[Provided material — start]
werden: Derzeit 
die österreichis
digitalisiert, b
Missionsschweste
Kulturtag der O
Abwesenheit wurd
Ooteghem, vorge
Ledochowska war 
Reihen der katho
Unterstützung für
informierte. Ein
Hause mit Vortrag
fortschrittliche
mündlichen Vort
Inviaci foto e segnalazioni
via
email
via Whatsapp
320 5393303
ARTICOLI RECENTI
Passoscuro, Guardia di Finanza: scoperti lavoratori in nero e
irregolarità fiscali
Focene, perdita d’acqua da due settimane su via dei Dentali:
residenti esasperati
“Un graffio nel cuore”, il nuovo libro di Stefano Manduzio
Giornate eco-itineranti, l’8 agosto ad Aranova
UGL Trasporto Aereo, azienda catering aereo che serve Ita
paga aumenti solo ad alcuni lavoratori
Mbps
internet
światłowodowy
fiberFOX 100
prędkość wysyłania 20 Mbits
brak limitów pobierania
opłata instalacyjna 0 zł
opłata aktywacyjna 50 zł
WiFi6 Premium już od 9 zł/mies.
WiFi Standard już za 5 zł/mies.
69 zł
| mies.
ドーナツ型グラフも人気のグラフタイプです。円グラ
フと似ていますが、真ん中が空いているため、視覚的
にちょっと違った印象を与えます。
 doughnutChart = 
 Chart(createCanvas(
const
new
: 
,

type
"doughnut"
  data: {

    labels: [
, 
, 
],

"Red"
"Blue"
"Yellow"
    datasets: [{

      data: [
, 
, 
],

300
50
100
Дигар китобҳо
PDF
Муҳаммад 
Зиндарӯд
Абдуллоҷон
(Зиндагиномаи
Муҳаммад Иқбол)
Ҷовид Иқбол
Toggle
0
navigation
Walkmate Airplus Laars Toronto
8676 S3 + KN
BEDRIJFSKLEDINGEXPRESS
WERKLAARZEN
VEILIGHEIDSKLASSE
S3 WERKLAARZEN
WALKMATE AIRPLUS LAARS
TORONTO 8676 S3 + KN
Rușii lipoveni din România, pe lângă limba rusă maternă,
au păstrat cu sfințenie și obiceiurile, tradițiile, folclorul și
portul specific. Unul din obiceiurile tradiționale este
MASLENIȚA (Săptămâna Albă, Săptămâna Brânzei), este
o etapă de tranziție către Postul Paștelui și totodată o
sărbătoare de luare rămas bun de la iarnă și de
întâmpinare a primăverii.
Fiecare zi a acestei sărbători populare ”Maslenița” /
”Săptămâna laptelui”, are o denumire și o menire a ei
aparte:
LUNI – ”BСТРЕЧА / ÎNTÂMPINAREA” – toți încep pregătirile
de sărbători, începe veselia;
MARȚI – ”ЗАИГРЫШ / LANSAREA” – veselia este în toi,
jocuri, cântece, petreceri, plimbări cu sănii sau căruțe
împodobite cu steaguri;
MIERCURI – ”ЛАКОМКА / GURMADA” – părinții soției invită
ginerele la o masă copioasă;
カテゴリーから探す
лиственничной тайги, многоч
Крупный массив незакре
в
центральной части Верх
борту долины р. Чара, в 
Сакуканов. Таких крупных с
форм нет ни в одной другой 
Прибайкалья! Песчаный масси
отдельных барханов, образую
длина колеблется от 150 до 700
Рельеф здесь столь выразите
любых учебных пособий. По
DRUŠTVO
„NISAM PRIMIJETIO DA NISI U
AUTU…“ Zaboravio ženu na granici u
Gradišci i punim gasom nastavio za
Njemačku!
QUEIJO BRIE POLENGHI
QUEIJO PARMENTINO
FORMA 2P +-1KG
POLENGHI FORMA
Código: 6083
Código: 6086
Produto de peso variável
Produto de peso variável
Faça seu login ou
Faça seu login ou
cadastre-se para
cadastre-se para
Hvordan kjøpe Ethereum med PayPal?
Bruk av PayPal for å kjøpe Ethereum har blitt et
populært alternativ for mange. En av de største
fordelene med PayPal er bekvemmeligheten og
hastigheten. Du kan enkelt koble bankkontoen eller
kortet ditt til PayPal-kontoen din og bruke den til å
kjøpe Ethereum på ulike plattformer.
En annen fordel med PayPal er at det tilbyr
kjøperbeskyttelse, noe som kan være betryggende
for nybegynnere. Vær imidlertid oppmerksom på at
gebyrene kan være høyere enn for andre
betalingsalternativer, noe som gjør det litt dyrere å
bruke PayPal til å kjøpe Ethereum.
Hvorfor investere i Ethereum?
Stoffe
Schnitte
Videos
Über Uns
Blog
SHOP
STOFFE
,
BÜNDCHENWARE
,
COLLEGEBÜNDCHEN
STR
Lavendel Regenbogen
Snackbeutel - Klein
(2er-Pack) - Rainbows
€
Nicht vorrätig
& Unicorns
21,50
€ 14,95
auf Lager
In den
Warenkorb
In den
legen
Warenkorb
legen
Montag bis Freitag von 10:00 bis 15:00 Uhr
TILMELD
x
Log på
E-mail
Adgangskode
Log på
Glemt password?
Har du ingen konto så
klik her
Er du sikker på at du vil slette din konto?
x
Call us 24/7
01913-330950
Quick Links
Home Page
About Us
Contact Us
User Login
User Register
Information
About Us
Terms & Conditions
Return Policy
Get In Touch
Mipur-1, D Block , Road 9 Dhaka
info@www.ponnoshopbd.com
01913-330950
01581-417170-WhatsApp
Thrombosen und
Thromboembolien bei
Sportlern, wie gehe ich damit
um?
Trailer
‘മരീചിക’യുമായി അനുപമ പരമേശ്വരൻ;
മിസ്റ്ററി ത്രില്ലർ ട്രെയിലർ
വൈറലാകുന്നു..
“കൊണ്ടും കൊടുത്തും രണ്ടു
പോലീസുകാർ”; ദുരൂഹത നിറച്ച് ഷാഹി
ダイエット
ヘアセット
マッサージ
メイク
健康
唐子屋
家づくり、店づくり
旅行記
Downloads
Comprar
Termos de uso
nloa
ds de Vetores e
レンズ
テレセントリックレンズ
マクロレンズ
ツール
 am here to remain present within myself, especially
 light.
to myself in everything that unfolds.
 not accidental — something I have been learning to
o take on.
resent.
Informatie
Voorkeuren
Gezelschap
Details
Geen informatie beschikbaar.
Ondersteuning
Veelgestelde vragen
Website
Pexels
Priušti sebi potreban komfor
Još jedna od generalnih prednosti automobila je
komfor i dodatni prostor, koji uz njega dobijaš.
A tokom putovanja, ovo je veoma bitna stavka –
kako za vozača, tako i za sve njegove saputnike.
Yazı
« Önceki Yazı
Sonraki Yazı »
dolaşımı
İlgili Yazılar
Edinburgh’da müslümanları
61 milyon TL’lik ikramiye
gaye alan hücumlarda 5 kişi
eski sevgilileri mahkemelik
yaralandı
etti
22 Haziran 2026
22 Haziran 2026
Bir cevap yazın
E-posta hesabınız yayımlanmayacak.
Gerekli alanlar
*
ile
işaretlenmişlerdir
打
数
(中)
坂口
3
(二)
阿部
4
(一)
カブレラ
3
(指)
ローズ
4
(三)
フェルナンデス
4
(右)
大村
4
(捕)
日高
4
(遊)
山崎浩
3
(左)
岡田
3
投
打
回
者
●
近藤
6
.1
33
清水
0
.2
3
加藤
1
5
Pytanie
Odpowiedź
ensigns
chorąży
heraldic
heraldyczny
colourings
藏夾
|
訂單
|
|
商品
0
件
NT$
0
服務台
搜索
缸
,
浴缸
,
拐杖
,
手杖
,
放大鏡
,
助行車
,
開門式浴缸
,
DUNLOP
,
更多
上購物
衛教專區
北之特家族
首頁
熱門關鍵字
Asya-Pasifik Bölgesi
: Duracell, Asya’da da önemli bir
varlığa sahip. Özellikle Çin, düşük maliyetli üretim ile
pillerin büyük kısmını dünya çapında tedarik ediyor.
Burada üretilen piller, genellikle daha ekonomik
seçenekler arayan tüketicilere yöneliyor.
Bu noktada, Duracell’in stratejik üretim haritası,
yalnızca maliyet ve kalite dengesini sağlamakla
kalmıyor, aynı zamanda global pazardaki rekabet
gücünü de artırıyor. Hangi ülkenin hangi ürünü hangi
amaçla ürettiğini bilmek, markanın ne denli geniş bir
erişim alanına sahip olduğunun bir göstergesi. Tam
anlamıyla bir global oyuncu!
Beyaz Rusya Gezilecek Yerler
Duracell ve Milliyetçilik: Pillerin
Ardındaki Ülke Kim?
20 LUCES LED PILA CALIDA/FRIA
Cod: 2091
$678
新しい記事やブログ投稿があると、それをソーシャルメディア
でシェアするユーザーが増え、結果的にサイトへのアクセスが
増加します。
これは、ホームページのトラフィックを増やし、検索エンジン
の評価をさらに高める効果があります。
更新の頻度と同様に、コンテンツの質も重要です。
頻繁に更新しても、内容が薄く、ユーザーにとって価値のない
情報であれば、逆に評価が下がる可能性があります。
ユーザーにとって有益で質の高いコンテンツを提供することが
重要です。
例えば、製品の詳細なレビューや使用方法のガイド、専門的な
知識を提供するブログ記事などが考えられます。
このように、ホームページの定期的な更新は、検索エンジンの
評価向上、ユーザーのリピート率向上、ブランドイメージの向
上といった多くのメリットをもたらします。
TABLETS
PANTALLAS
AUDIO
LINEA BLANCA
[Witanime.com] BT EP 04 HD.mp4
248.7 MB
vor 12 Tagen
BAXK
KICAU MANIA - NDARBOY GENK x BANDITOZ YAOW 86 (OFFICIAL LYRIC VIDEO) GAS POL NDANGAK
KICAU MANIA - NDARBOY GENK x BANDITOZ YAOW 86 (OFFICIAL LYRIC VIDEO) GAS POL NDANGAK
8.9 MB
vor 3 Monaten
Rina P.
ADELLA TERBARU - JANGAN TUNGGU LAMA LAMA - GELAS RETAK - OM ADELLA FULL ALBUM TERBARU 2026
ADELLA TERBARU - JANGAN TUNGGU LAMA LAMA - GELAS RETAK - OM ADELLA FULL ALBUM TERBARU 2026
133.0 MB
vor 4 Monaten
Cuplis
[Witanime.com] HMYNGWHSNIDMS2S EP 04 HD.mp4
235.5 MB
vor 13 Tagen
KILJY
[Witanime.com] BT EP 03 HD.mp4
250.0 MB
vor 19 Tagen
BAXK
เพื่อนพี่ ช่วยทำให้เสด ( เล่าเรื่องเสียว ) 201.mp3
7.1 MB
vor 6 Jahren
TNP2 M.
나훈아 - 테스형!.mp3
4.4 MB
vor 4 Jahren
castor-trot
[Provided material — finish]
Would you copy all lines in the records where the string "mies" appears?

#### Task output:
WiFi6 Premium już od 9 zł/mies.
WiFi Standard już za 5 zł/mies.
| mies.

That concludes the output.